Munster first told Apple investors and the media in 2009 that the company was working on a TV and predicted it would emerge in 2010 or 2011. When no TV emerged, he stuck to the prediction, sliding the date but remaining confident in what his research was showing.
His adherence, and the criticism he took from some investors and journalists as the years wore on, became emblematic of the insatiable desire to know what's coming next from Apple specifically and in high tech generally.
By bursting the speculation about its TV, Apple signaled something else to watch in the high-tech world.
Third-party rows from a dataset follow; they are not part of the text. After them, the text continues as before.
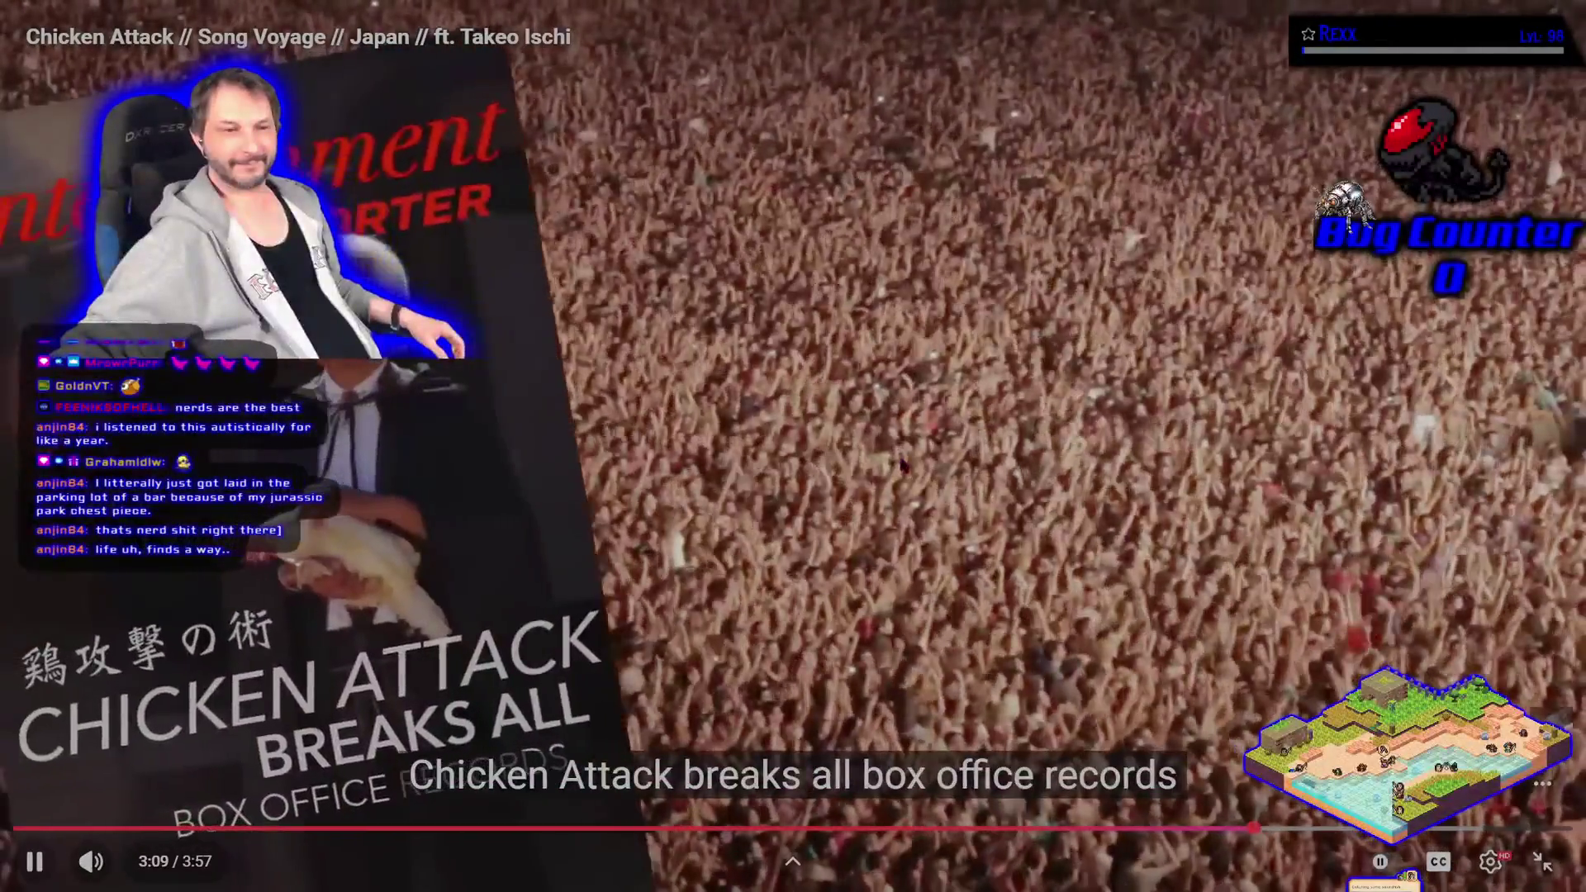
double_click(902, 466)
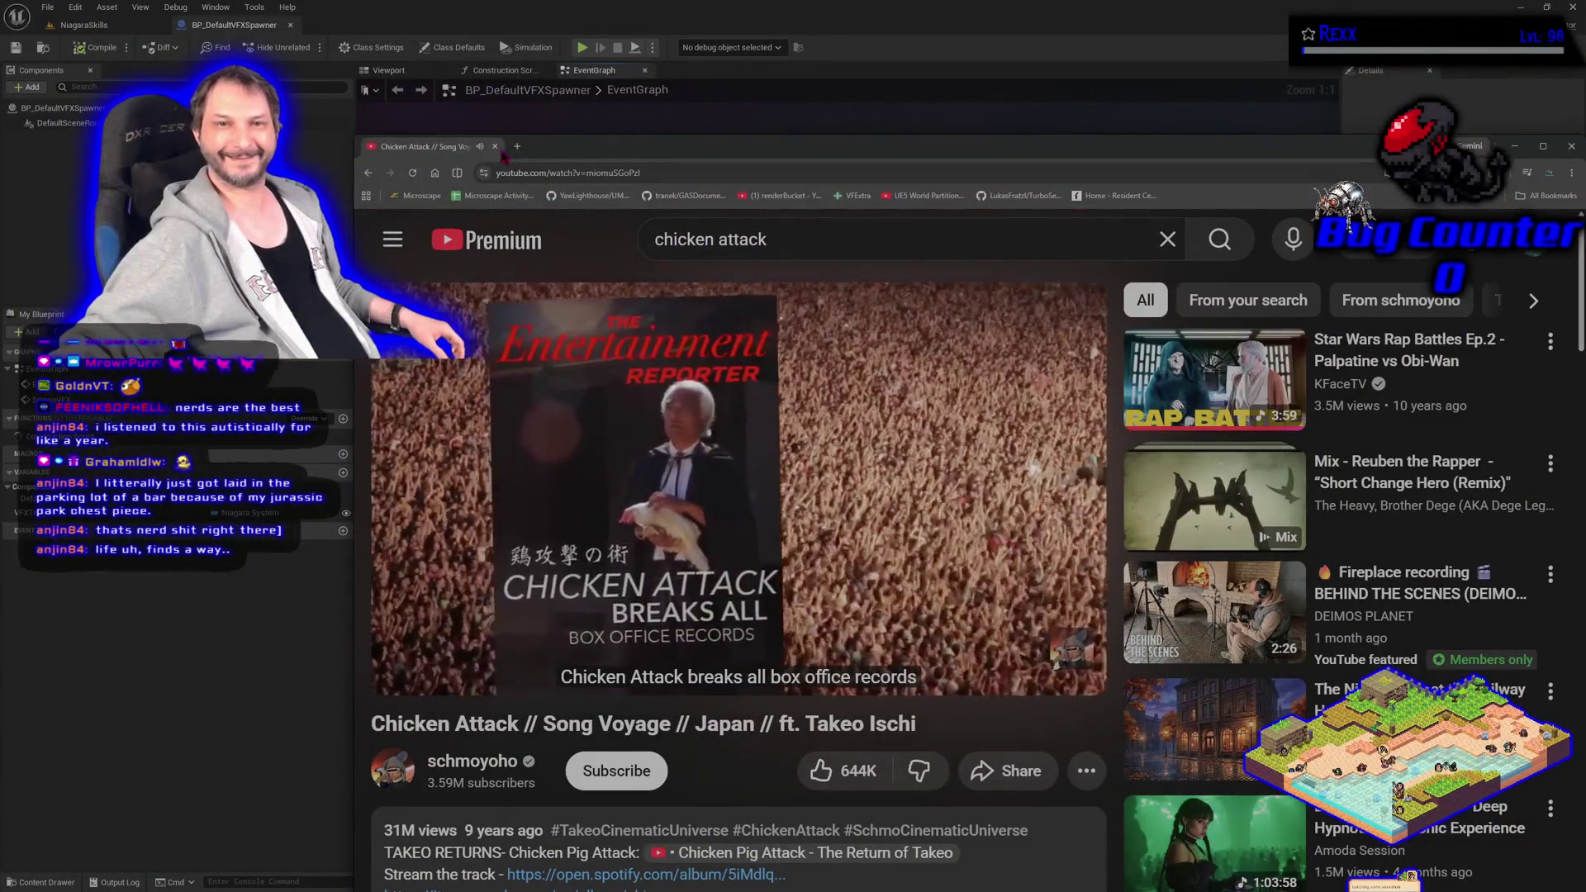
Close the browser window to return to the BP_DefaultVFXSpawner event graph.
click(495, 146)
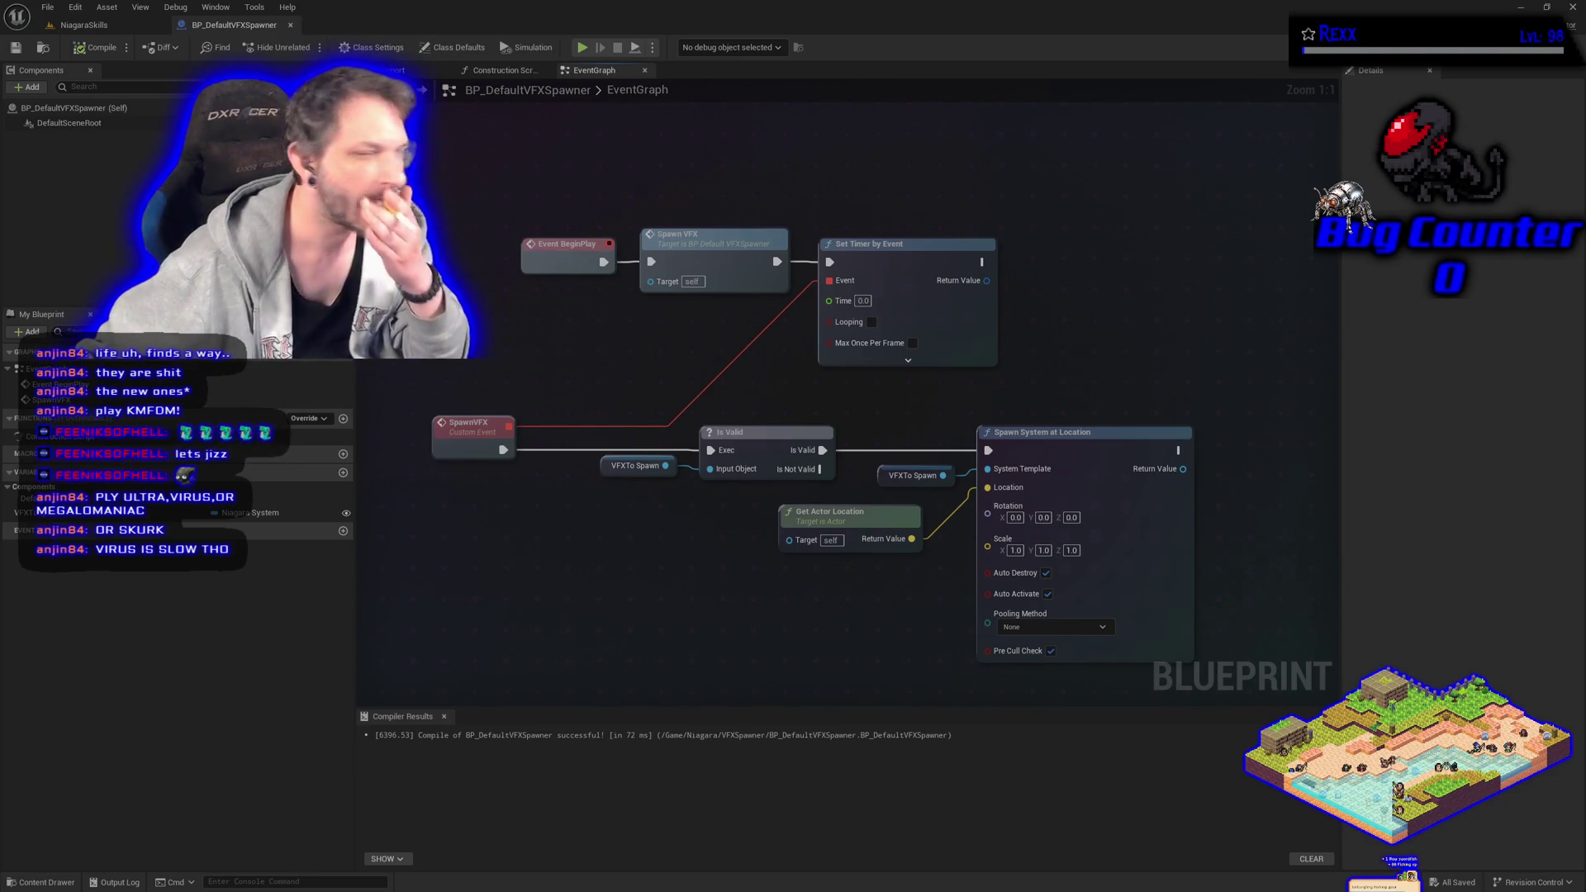
Promote the timer's Time input to a variable and arrange Spawn VFX and the getter nodes.
right_click(830, 302)
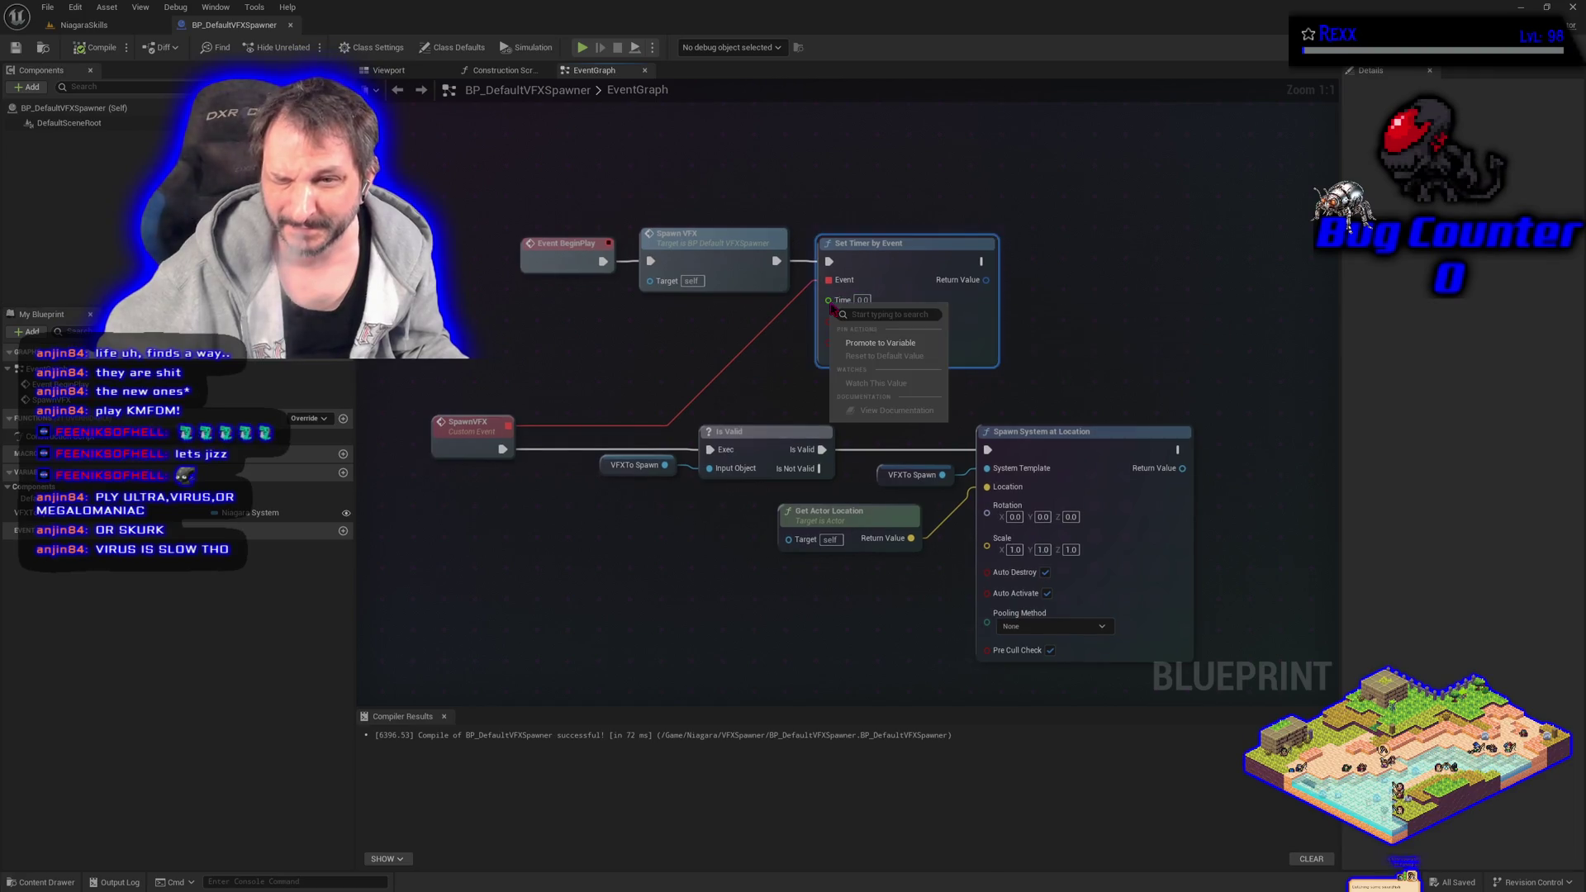
click(854, 343)
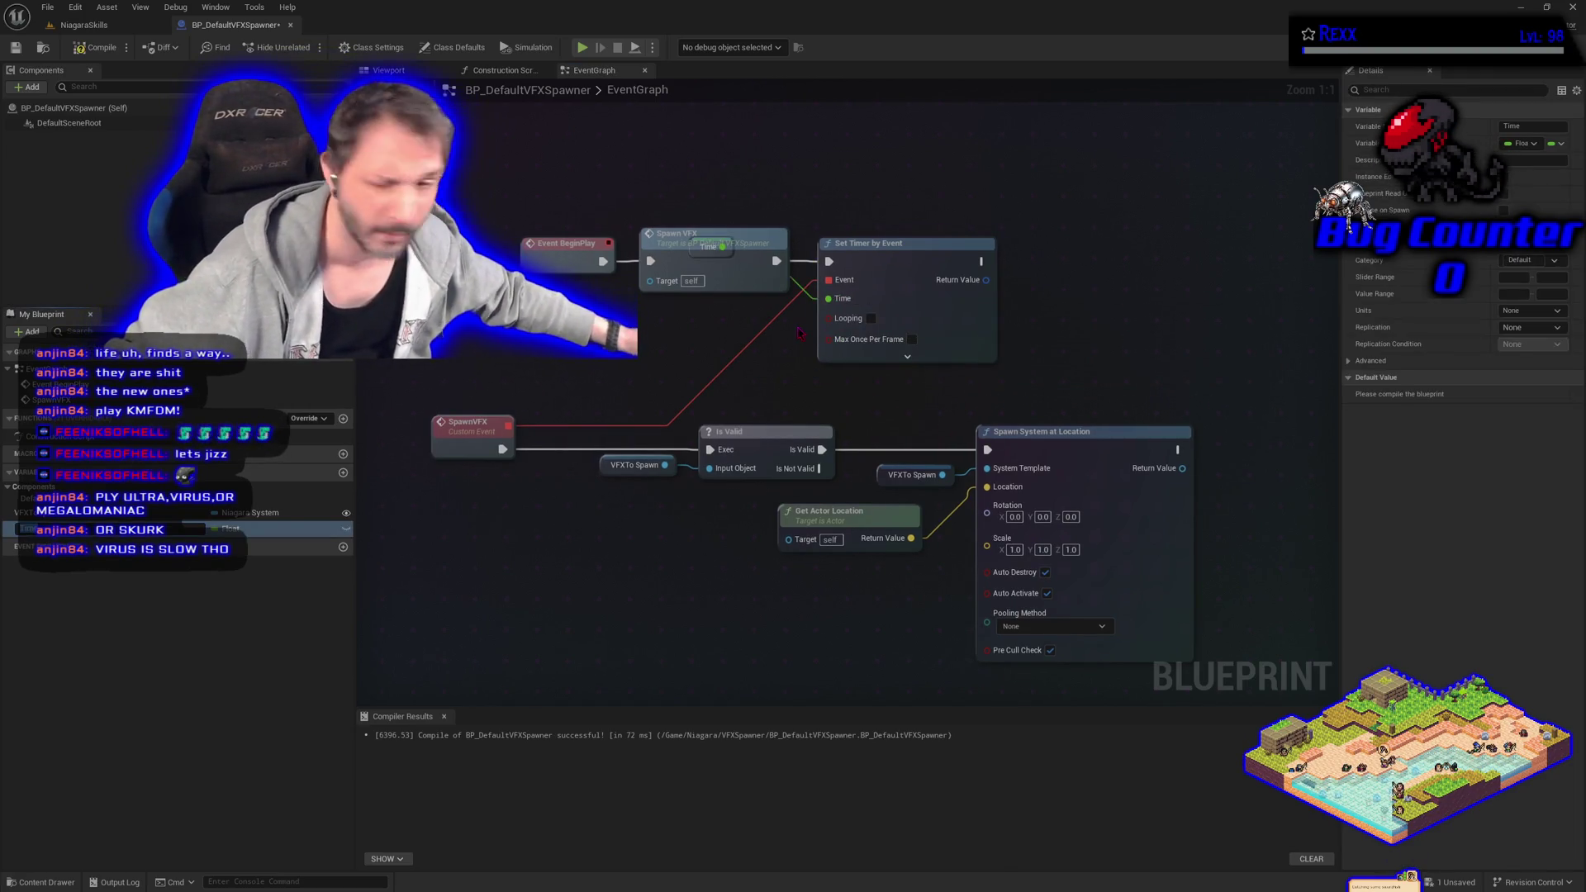
drag(696, 258, 676, 307)
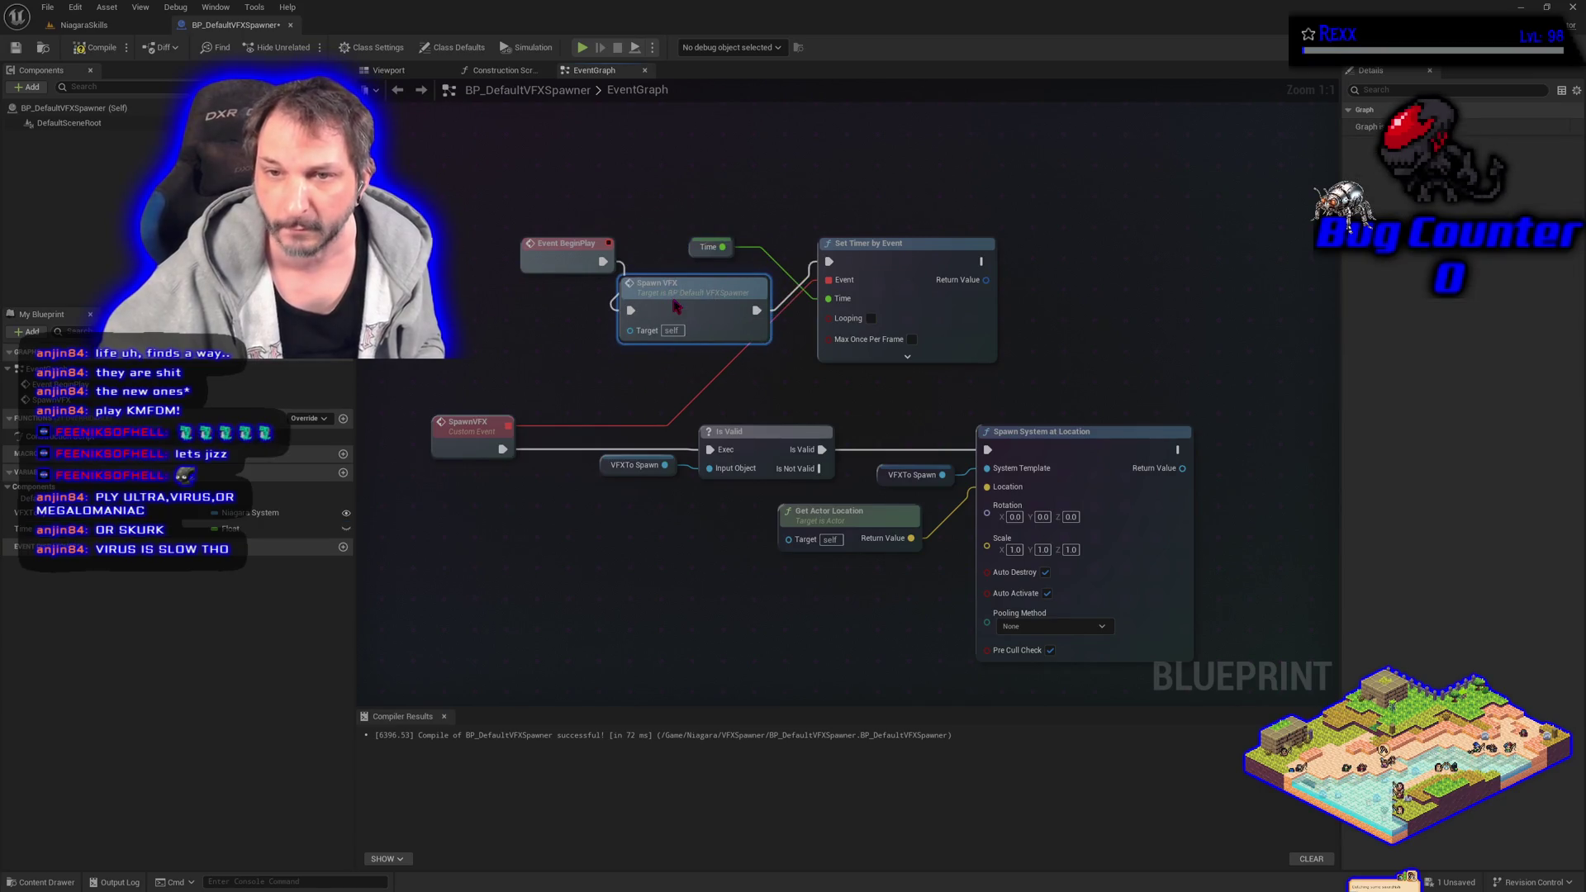
drag(689, 248, 671, 357)
drag(690, 295, 709, 248)
drag(684, 356, 755, 318)
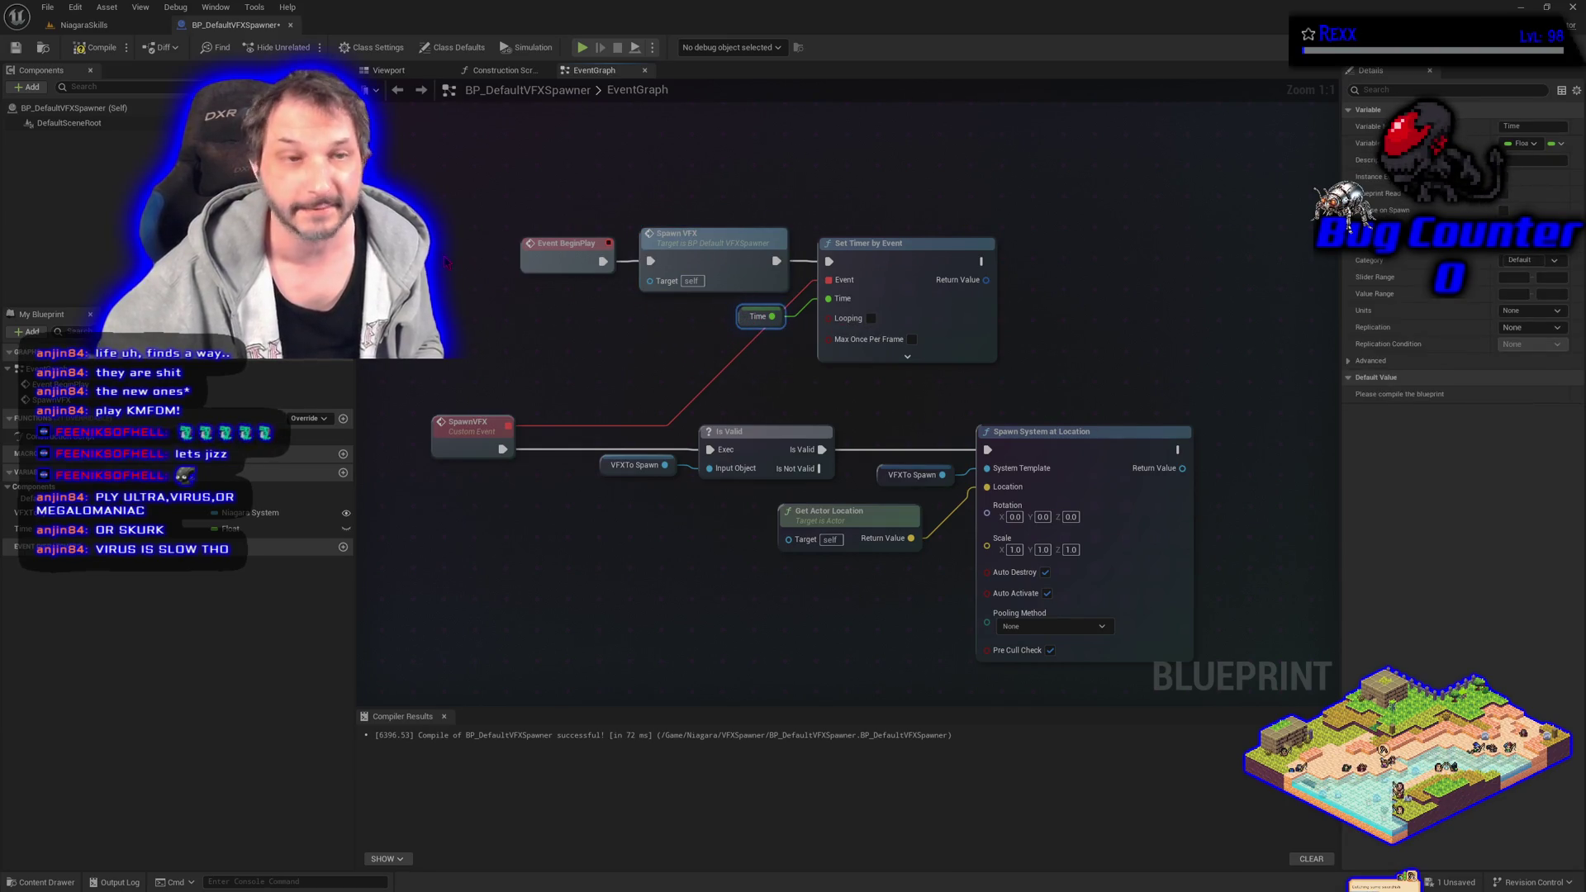
Rename the new Time variable to SpawnGap.
click(91, 529)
It is that, after several decades in which advances were cataloged by the arrival of a new gadget such as the PC or the smartphone, the proverbial next big thing is less likely to be a single device than a confluence of changes across a broad range of products from cars to garage doors, washing machines to bathroom lamps.
On Monday, just hours after the high-profile activist investor Carl Icahn released a letter predicting an Apple TV set would be released next year, the Wall Street Journal published a story that, citing sources at Apple, said the company gave up the project more than a year ago.
The following day, Munster did something rare for a Wall Street analyst: he owned up to his mistake with clients and investors.
"Our latest thinking prior to this story was that Apple would launch a television in 2016," he wrote in a report to investors. "Based on this report, we no longer expected a television to launch indefinitely."
The Journal report said Apple had been working on a TV set for nearly a decade, before Munster first disclosed it, and confirmed some of the details he previously told investors.